Bei einer Kontrolle im Dezember 2021 wurde Schwarzschimmelbildung an Wänden festgestellt, zudem wurde ein "muffiger, dumpfer Geruch" in dem Betrieb wahrgenommen. Zudem wurde das Fehlen von Insektenschutzgitter beanstandet, ein Eindringen von Ungeziefer wie Mäuse und Ratten in den Produktionsbereich sei "sofort durch geeignete Maßnahmen zu verhindern", hieß es in dem entsprechenden Bericht. Dabei handle es sich schon um ein Hygieneproblem, hielt die Richterin fest. Fünf Wochen danach seien die Mängel noch immer nicht behoben gewesen. Die Staatsanwältin zitierte aus der Aussage einer Angestellten, wonach es eine regelrechte "Rattenjagd" im Betrieb gegeben habe. "Davon höre ich zum ersten Mal", sagte der Beschuldigte.

Bereits 2018 und auch in den beiden folgenden Jahren waren Listerien in Gullyproben nachgewiesen worden. "Sie machen nicht den Eindruck, als hätte Sie das beunruhigt", sagte die Richterin zum Angeklagten. Im Gully seien Listerien nicht problematisch, meinte der 39-Jährige sinngemäß. Im September 2022 wurde laut der Staatsanwältin ein konkreter Bakterienstamm u. a. im Reiferaum der Käserei nachgewiesen, die Produktion wurde per Bescheid untersagt. Die Käserei hatte Kajmak, Trinkjoghurt und Frischkäse zurückgerufen. Zuvor hatten routinemäßig durchgeführte Clusteranalysen der Agentur für Gesundheit und Ernährungssicherheit (AGES) ergeben, dass mehrere Erkrankungen in Wien auf einen identen Listerienstamm zurückzuführen sind.
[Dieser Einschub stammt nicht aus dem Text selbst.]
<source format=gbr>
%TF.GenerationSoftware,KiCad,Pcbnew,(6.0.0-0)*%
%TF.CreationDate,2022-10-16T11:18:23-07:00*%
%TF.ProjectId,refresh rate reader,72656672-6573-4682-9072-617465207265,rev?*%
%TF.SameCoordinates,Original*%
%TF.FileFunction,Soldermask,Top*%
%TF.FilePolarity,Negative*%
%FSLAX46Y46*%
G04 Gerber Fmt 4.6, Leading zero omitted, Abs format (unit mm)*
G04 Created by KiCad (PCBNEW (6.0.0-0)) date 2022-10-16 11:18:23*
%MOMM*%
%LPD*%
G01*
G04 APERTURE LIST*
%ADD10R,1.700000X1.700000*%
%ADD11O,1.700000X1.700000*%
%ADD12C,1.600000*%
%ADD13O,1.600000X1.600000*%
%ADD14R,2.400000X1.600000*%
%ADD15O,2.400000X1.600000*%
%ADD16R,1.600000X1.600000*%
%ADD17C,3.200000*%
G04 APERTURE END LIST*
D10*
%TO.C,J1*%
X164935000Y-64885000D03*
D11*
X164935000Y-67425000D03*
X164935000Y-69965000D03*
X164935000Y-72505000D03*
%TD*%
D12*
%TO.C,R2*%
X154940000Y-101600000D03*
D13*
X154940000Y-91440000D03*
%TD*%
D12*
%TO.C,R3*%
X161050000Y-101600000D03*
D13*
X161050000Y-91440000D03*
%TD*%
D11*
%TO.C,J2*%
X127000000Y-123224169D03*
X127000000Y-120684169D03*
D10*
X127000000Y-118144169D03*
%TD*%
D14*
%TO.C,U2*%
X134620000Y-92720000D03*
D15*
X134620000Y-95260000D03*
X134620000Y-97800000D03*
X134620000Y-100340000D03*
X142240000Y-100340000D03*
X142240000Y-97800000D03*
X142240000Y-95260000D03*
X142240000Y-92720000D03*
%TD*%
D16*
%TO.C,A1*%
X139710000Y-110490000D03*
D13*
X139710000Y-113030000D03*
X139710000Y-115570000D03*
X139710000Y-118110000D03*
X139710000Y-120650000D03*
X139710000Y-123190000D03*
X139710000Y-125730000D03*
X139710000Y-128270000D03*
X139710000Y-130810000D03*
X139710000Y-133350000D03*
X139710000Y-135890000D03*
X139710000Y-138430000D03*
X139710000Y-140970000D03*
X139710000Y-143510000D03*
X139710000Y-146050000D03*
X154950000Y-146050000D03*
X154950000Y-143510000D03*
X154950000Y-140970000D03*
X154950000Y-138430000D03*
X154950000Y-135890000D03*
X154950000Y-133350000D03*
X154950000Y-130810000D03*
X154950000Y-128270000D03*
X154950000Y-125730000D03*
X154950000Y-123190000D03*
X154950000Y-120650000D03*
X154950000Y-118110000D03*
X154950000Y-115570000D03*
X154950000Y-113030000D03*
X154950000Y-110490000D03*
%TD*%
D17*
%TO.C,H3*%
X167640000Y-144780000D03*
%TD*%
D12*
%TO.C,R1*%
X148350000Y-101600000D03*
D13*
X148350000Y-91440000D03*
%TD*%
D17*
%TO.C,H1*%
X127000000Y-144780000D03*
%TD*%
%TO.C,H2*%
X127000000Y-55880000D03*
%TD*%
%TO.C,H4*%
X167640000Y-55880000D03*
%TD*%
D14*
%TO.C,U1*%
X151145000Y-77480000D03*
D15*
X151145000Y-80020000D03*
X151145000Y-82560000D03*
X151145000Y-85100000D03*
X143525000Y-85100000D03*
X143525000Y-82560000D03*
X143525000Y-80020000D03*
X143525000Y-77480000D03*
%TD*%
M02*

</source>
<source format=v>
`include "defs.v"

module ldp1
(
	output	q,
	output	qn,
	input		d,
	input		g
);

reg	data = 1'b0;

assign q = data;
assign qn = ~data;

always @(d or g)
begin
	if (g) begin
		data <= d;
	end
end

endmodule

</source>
Fünf Menschen starben nach Verzehr

Fünf Menschen starben nach dem Verzehr kontaminierter Produkte. Zwei Personen erlitten eine dauerhafte Hirnschädigung, drei weitere eine chronische Nierenschwäche, Lungenentzündungen oder ausgeprägte Schwächezustände. Eine Frau soll wegen einer Listeriose eine Frühgeburt erlitten haben. Das Baby musste künstlich beatmet werden und erlitt eine lebensbedrohende Sepsis. Ein Opfer sei ein "Pflegefall, sitzt im Rollstuhl und musste neu sprechen lernen", glücklicherweise lebe der Mann noch, sagte ein Privatbeteiligtenvertreter.
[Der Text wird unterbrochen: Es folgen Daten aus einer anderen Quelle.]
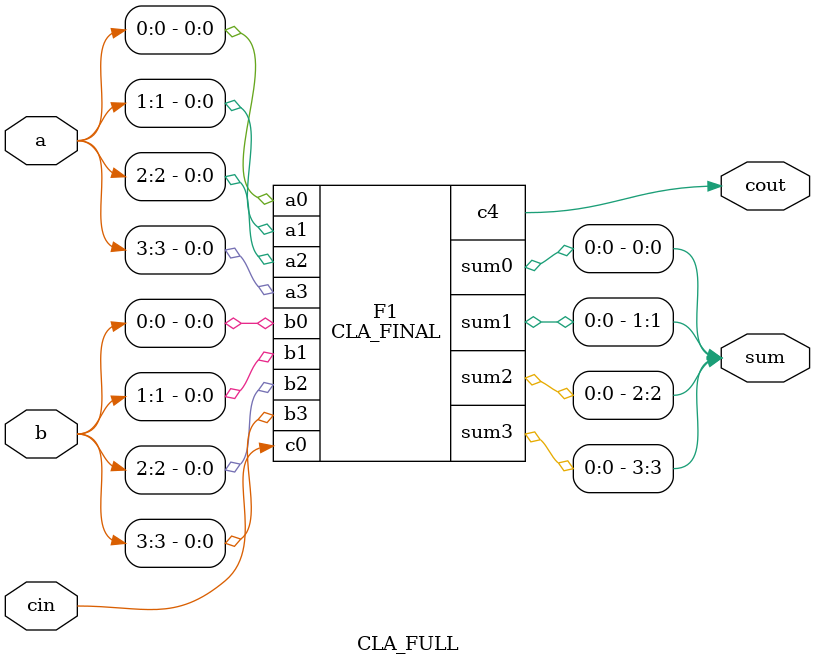
<source format=v>
module add(sum,carry_overflow,A,B,cin);
	input signed [63:0] A,B;
	input cin;
	output signed [63:0] sum;
	output signed carry_overflow;
	wire [18:0] carry;
	wire [2:0] t1,t2,t3;
	genvar i;
	CLA_FULL c1(sum[3:0],carry[0],A[3:0],B[3:0],cin);
	generate for(i=0;i<14;i=i+1)
		CLA_FULL c2(sum[7+4*i:4+4*i],carry[1+i],A[7+4*i:4+4*i],B[7+4*i:4+4*i],carry[0+i]);
	endgenerate
	CLA_FULL c16(sum[63:60],carry[18],A[63:60],B[63:60],carry[14]);
	generate for(i=0;i<3;i=i+1)
	begin
    		and gate2(t1[i],A[i+60],B[i+60]);
    		and gate3(t2[i],B[i+60],carry[i+14]);
    		and gate4(t3[i],A[i+60],carry[i+14]);
    		or gate5(carry[i+1+14],t1[i],t2[i],t3[i]);
	end
	endgenerate
       	xor(carry_overflow,carry[17],carry[18]);
endmodule 

module PG(p, g, a, b);
	input a, b;
	output p, g;
	and G1 (g, a, b);
	xor G2 (p, a, b);
endmodule

module CLA(g0, p0, g1, p1, g2, p2, g3, p3, c0, c1, c2, c3, c4);
	input g0, p0, g1, p1, g2, p2, g3, p3, c0;
	output c1, c2, c3, c4;
	wire t1, t2, t3, t4, t5, t6, t7, t8, t9, t10;
	and G1(t1, p0, c0);
	or G2(c1, t1, g0);
	
	and G3(t2, c0, p0, p1);
	and G4(t3, g0, p1);
	or G5(c2, g1, t2, t3);

	and G6(t4, c0, p0, p1, p2);
	and G7(t5, g0, p1, p2);
	and G8(t6, g1, p2);
	or G9(c3, g2, t4, t5, t6);
	
	and G10(t7, c0, p0, p1, p2, p3);
	and G11(t8, g0, p1, p2, p3);
	and G12(t9, g1, p2, p3);
	and G13(t10, g2, p3);
	or G14(c4, g3, t7, t8, t9, t10);
endmodule

module SUM(p0, c0, p1, c1, p2, c2, p3, c3, sum0, sum1, sum2, sum3);
	input p0, c0, p1, c1, p2, c2, p3, c3;
	output sum0, sum1, sum2, sum3;
	xor G1(sum0, p0, c0);
	xor G2(sum1, p1, c1);
	xor G3(sum2, p2, c2);
	xor G4(sum3, p3, c3);
endmodule

module CLA_FINAL(a3, b3, a2, b2, a1, b1, a0, b0, c0, c4, sum3, sum2, sum1, sum0);
	input a3, b3, a2, b2, a1, b1, a0, b0, c0;
	output c4, sum3, sum2, sum1, sum0;
	wire g0, p0, g1, p1, g2, p2, g3, p3, c1, c2, c3;
	PG B1(p0, g0, a0, b0);
	PG B2(p1, g1, a1, b1);
	PG B3(p2, g2, a2, b2);
	PG B4(p3, g3, a3, b3);
	CLA B5(g0, p0, g1, p1, g2, p2, g3, p3, c0, c1, c2, c3, c4);
	SUM B6(p0, c0, p1, c1, p2, c2, p3, c3, sum0, sum1, sum2, sum3);
endmodule

module CLA_FULL(sum,cout,a,b,cin);
	input [3:0] a,b;
	input cin;
	output [3:0] sum;
	output cout;
	CLA_FINAL F1(a[3], b[3], a[2], b[2], a[1], b[1], a[0], b[0], cin, cout, sum[3], sum[2], sum[1], sum[0]);
endmodule
</source>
Mit Produktion 2017 begonnen

Das Unternehmen war in einem Gebäude untergebracht, das von einer Fleischerei zu einer Molkerei umgebaut worden war. 2017 wurde mit der Produktion begonnen. Der Betrieb, der bis zu fünf Mitarbeiter beschäftigte, meldete Ende 2022 zum zweiten Mal Insolvenz an. Ein Konkursverfahren war die Folge. Mit Beschluss vom 12. April wurde die Schließung der Käserei angeordnet.

Der Prozess sollte ursprünglich bereits am 23. August über die Bühne gehen. Der Angeklagte erschien - letztlich entschuldigt wegen Krankheit - nicht.